L’impératif de la compétitivité. Une chronique de François d’Orcival

de l’Académie des sciences morales et politiques
François d’ORCIVAL
Avec François d’ORCIVAL
Membre de l'Académie des sciences morales et politiques

L’académicien affirme que la France reste compétitive, même dans le domaine automobile où la concurrence est pourtant rude... François d’Orcival reprend ici, au micro de Canal Académie, la chronique qu’il donne, le samedi, dans Le Figaro Magazine.

_ Cette voiture allait tout casser – nos centres de recherche, nos usines, nos emplois. On avait envoyé sur place reporters et caméras découvrir le prodige de l’industrie automobile indienne qui devait déclasser nos premières gammes. Cela se passait à la fin 2008 ; le groupe Tata Motors présentait sa « Nano » à 1500 euros. Il devait en produire 250 000 par an. En dix-huit mois, sa production a tout juste dépassé le tiers de l’objectif. La vente vient de s’effondrer à quelque 500 à 600 exemplaires par mois. Trop chère pour les uns, trop pauvre pour les autres, trop dangereuse pour tous.
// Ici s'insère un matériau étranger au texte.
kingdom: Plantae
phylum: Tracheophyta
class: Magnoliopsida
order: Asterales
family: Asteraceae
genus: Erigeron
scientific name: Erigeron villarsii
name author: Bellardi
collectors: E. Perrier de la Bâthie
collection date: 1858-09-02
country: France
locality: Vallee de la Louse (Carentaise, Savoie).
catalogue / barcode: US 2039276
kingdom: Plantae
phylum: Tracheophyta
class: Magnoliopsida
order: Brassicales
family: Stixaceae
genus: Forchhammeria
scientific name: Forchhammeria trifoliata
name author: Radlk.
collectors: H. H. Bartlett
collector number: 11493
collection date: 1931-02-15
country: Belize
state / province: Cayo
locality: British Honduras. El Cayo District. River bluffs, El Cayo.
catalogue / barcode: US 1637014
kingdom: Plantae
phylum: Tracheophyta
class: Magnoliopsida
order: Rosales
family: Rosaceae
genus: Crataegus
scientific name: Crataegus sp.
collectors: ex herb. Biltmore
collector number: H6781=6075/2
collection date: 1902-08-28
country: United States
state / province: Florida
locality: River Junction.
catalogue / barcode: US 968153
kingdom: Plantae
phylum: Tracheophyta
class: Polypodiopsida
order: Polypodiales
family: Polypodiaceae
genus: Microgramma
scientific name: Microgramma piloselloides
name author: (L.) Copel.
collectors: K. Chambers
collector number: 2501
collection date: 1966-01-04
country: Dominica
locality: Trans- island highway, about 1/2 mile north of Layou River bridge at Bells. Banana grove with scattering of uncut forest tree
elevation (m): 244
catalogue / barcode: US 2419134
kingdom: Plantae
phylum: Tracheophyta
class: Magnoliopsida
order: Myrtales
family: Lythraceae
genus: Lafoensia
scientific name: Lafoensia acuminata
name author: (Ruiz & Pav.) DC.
Car entretemps, son prix de vente a quasiment doublé – certes à cause de la hausse des matières premières, mais pas seulement. Et c’est ce qui a beaucoup rassuré nos ingénieurs : on ne peut pas fabriquer une voiture à n’importe quel prix ; sur les routes indiennes, une demi-douzaine de « Nano » sont parties en fumée ; était-ce à cause du système électrique, du pot d’échappement, du réservoir de carburant ?
Les constructeurs français et européens ont acheté des « Nano », inutile d’espionner les usines Tata, et les ont confiées à leurs laboratoires. Ils ont constaté que le même véhicule n’aurait pas pu se vendre à moins de 5 000 euros sur le marché européen. Non pas en raison des coûts salariaux, mais des normes de sécurité européennes ! Les ingénieurs indiens n’étaient donc pas plus inventifs ni plus doués que les nôtres, mais, n’ayant pas le même cahier des charges, ils pouvaient à moindre coût produire un petit véhicule de faible motorisation mais sans tenue de route ni sécurité des passagers.
La partie est donc loin d’être perdue pour les constructeurs européens dans la bataille mondiale de l’industrie. La matière grise, le talent des ingénieurs et des chercheurs, ne nous fait pas défaut. Nos centres technologiques conservent leur avance sur leurs concurrents « émergents », et leur capacité à fabriquer des véhicules de plus en plus sûrs et de plus en plus performants.

Cette bataille n’est pourtant pas gagnée. La « Nano » faisait peur à cause de son prix de vente. Si les Français vont produire leurs voitures en Roumanie ou ailleurs, c’est bien pour baisser leurs prix. Le « recalage » de notre compétitivité est urgent, disent en chœur le Médef, Rexécode, ou Philippe Varin (Peugeot) : il s’agit de réduire de 5 à 10% la charge qui pèse sur le travail. Un impératif et un défi.



Le texte de cette chronique est paru dans Le Figaro Magazine du samedi 05 février 2011. Elle est reprise ici par son auteur, avec l’aimable autorisation de l’hebdomadaire.